People take a generic sentence like “lions are dangerous” to be true because they assume the existence of a causal connection between being a lion and the associated attribute: dangerous. That causal connection doesn’t have to be strong – not all lions need to be dangerous for us to believe that “lions are dangerous”. How strong the causal relationship needs to be, depends on how good or bad this attribute is – not for the lion, but for us. That is the hypothesis.
Animals learn associations between two things faster if one of the two has a high emotional impact for them. We think it makes sense that humans show the same behaviour. That is why generics like “ticks transmit the Lyme disease” are acceptable, not because most ticks transmit the Lyme disease, but because the Lyme disease is so bad for us.
It’s evolutionary favourable to believe in it. It has a bigger cost to not believe in it.
Now what do ticks and lions have to do with implicit biases in the media?
Stereotypes can be expressed explicitly in terms of generic sentences: “Dutch people love cheese.” “Women are bad at math.” But you also see stereotypes expressed implicitly in texts – for instance when Muslim names appear with negative connotations in a newspaper article. In our research we try to automatically extract those implicit biases from texts.

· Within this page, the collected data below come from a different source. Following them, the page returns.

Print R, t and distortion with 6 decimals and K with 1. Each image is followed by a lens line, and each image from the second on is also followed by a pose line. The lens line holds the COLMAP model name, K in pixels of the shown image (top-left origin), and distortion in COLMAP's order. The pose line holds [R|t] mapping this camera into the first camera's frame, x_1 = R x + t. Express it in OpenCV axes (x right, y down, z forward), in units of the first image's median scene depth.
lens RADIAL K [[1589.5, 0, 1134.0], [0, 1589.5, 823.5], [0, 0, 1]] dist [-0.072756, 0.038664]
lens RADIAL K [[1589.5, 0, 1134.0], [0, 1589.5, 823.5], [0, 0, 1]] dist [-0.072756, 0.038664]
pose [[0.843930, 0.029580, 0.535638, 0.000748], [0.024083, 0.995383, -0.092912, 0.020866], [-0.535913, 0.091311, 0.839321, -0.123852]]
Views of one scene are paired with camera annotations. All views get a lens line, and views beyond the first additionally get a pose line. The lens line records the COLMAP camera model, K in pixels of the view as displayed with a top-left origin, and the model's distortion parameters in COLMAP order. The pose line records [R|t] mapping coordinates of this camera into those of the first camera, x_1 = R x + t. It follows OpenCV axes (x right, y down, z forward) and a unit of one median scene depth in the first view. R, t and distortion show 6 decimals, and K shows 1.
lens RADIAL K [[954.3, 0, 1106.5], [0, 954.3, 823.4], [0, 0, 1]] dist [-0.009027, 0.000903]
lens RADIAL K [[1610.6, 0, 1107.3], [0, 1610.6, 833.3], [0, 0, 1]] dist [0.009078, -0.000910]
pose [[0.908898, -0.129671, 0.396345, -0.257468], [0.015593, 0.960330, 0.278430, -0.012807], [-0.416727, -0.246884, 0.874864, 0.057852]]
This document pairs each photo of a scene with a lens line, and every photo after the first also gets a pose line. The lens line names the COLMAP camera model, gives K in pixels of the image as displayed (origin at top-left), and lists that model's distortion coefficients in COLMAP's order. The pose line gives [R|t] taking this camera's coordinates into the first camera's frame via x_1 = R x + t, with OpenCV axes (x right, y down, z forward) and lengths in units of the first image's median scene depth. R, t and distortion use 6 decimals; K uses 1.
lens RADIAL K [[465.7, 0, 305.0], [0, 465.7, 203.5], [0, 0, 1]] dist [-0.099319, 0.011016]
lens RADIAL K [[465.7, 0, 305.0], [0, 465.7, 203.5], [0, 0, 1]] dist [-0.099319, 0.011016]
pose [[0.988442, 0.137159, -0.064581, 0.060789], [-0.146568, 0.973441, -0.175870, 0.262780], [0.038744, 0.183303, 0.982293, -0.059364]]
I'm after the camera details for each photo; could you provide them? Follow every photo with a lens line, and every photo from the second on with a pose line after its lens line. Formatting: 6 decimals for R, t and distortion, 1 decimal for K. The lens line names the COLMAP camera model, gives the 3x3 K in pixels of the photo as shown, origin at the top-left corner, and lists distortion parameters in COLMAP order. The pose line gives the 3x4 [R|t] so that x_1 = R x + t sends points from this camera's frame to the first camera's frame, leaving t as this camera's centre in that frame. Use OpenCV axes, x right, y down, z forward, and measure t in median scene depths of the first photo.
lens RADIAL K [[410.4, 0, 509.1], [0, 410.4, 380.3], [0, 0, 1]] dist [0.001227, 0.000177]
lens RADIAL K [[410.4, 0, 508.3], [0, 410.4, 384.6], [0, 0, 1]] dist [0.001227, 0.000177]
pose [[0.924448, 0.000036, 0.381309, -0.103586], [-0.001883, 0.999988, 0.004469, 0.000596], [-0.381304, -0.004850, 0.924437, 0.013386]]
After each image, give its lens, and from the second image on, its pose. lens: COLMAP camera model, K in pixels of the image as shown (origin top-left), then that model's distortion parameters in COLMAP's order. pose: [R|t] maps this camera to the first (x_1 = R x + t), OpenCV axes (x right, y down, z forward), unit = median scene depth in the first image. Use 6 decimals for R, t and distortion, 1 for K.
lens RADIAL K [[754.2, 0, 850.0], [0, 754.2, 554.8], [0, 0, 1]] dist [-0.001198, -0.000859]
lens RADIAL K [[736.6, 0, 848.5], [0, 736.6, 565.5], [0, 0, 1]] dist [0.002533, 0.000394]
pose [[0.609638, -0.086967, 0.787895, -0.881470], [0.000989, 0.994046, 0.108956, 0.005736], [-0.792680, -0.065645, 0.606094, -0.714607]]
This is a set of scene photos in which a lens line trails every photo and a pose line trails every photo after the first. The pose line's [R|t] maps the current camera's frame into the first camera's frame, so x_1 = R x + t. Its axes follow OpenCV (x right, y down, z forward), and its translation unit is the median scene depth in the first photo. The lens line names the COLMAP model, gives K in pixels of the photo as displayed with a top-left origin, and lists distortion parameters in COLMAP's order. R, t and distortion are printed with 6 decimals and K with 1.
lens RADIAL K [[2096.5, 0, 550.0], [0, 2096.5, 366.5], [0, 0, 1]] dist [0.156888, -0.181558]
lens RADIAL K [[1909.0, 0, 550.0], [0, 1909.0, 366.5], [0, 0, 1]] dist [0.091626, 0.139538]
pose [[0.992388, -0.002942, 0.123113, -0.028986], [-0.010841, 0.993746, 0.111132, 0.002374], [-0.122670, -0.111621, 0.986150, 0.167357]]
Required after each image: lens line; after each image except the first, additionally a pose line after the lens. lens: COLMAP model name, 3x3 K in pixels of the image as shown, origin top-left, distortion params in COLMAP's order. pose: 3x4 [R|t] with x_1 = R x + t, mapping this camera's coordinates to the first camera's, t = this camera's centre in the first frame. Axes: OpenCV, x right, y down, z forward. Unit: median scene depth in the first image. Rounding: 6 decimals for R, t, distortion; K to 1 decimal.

Formal semantics meets the real world
What can you learn from that?
First, we can determine how biased the language model that we use is. Such language models are based on neural networks which are trained with an enormous amount of data from the internet. From this data, the model learns associations which contain biases. In a second step, we train the model extra on certain media and see if that bias changes. Thereby we can identify how biased different news outlets are with respect to different topics.
Interesting! Since the Black Lives Matter protests started last year, the public has become aware that we all have implicit biases which can be very harmful. Are there any specific topics you are investigating, like gender or ethnicities?
Because we do it in an automatic way, it can be about any topic. We can type in any word, such as Muslim, Chinese, or Dutch and find out, for instance, if there is any particular positive or negative association with that word.
However, my personal interest in this project was to extract specific generic sentences from text corpora, like “Dutch people love clogs”. Then we can check if people also take these sentences to be true. This way I can empirically test my theory about the meaning of generics.
How could this research become useful for people?
Maybe we could create a tool that determines whether a text used by a company to advertise a product contains implicit negative biases. That is one potential application. But I have to admit that I need to think more about ways to apply it.
On a more personal note – what sparked your interest in language?
My family doesn’t have a scientific background. They are all in agriculture and I never thought much about doing anything else until I was 17 or 18. So I started studying horticulture. However, I was always interested in history, and became interested philosophy as well, and later philosophy of language. I thought I can’t do philosophy of language without knowing more about language, so I studied linguistics.
When I was researching topics like the meaning of only or wh-questions, my family could never relate to it. Now I’m working on generics and stereotypes, and they finally understand what I’m doing and think it might be useful.